The title implies some novel research or a review of existing research that that clearly shows agents are better at code review than humans but then provides this single paragraph on the review capabilities of agents:
> Beyond general software engineering, several strands of work speak specifically to the capabilities that code review re- quires. Pornprasit and Tantithamthavorn evaluate LLM-based automated review in industrial settings and find that agents detect the same categories of defect that human reviewers target: correctness errors, security weaknesses, performance inefficiencies, and style violations [12]. Li et al. demonstrate that CodeReviewer produces actionable inline comments at quality that is at least comparable to those of trained human reviewers on a significant fraction of the evaluation set [11].
- I disagree with the contributions
- I suspect most of the paper was written / edited by "generative AI"
It is a shame that "researchers" have started using generative AI to such a large degree as it now masks the voice of the person. Generative AI tends to claim things that are not true and tends to use words that are unsuitable.

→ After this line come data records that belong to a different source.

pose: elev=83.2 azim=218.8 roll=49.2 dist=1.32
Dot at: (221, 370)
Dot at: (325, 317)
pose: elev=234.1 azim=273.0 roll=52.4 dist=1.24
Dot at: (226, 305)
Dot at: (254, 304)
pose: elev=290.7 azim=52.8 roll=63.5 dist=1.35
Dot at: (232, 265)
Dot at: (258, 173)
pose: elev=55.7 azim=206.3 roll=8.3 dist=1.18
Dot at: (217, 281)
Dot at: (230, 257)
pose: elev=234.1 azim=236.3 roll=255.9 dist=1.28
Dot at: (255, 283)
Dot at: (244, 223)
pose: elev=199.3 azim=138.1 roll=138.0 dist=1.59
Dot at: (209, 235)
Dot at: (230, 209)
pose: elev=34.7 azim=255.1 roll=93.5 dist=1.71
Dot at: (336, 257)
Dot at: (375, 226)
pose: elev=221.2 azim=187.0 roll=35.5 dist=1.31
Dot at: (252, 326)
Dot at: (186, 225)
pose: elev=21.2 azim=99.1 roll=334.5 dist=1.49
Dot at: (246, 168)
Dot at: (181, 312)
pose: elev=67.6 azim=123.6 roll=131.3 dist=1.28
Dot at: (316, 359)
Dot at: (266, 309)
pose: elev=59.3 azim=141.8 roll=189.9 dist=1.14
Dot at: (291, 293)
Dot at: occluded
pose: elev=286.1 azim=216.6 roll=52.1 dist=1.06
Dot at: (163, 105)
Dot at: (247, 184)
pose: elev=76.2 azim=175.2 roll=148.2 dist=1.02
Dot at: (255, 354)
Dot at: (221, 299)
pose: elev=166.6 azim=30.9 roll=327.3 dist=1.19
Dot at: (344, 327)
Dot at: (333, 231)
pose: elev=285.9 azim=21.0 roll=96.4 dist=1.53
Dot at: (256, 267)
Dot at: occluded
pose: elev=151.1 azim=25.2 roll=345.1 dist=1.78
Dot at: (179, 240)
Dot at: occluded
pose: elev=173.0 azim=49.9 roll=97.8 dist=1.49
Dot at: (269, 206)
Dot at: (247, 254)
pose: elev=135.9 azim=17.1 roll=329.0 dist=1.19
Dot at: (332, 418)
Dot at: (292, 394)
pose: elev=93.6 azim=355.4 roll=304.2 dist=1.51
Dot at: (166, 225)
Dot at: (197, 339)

This text leaves a bad taste in my mouth.
(Edits: formatting)
- The paper is garbage, and a human review process would reject it.
__As is the case in this discussion__. The sentiment of the discussion section (at the time of writing) seems to be in favor of rejecting this paper. (Of course, to make it a proper experiment, one would need to also give the paper to a "generative AI" reviewer to see if it would reject it or not, but I cannot bother.)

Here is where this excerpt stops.